The technology’s hyper-precise positioning capabilities – a matter of locating users within centimetres, much improved from conventional technologies’ metres – could make it a lifesaver for vulnerable road users, including blind people or cyclists in a driver’s blindspot.
Haque expects to test a prototype of the research, using 5G-phone-equipped vehicles and pedestrians, within a few months.
“This has to be real-time use because a lot of information needs to be collected and analyzed and communicated super-fast. If it’s going to work, it also needs to have excellent signal quality and reliability – you don’t want a signal dropping unexpectedly when the stakes are so high,” he said. “All those technical requirements are possible with the Bell 5G research network we’re able to use.”

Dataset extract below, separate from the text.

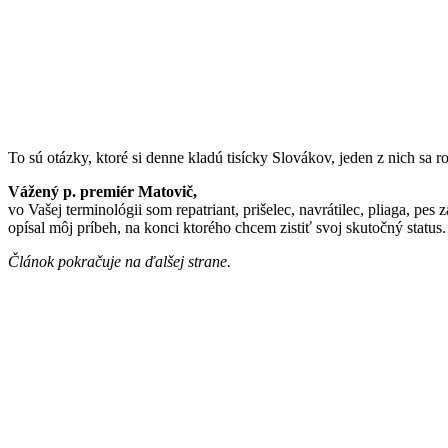
To sú otázky, ktoré si denne kladú tisícky Slovákov, jeden z nich sa r
Vážený p. premiér Matovič,
vo Vašej terminológii som repatriant, prišelec, navrátilec, pliaga, 
opísal môj príbeh, na konci ktorého chcem zistiť svoj skutočný status
Článok pokračuje na ďalšej strane.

In another Western-funded project, Haque is also testing a proprietary technology that would help drivers locate available parking spaces in a parking lot, without endlessly circling to find an open spot. “Unlike other systems, it requires no sensors, cameras or other equipment in the parking lot, only a cellphone, and it isn’t weather-dependent.”
Next-level virtual classrooms
Paul Frewen, a professor of psychiatry at the Schulich School of Medicine & Dentistry who is also cross-appointed to the psychology department, is working to test real-time, 360-degree virtual teaching – allowing students to virtually attend classes or labs.

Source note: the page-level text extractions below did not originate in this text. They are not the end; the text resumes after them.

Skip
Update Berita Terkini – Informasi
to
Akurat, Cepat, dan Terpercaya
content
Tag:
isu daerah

The technology offers potential for a much greater sense of physical presence – and engagement – for students, Frewen said. That, in turn, benefits learning.
“Especially with the pandemic and the move to online learning, there was a loss of physical presence between instructor and students,” he said.
There was also a loss of social connection, both among students and between students and their instructors.
“Virtual reality is known for evoking a sense of being present in the virtual environment,”
he said. “We thought, if we’re going to be limited to only physical distancing, could we use this (360-degree online learning) to mitigate the impact of social distancing?”
In 360-degree teaching, front and back lenses of the cameras record simultaneously.
“The instructor can show something in a very hands-on way. For the viewer, it’s like being beamed into the physical environment where the teaching is taking place.”
Frewen has used 360 teaching successfully in asynchronous (recorded) lectures that students play back through VR headsets on their computers. Students feel more connected to learning than in conventionally recorded one-way lectures, his early studies show.
But taking it a step further, to a live, ultra-fast system would be a game-changer.
A 10-minute recorded 360-degree video in 4G, for example, would use up to 2 GB of users’ data; whereas 5G can stream large files quickly and bring students’ presence into the classroom.
“5G is going to give us some new capabilities for seamless, lag-free, livestreamed, synchronous learning.
“Our hope is that it can help students feel more connected to learning – and, by reducing social distancing, improve their mental health.”
Tech for mental health
Shoemaker is testing a technology that addresses students’ mental health through biofeedback devices that work with a 5G-enabled phone.
Funded in part by Western’s Parr Centre for Thriving, the project aims to help students reduce their negative stress. Biofeedback devices detect an elevated heart rate, sweatiness, temperature or blood pressure as signals of increased stress.
An augmented-reality program then enables the student to mitigate their anger or anxiety by introducing visualized mindfulness or breathing activities that encourage thriving.
To develop this approach, the plan is to bring the research to at least 50 student volunteers living in residence.
All the projects are expected to be live-tested within this year.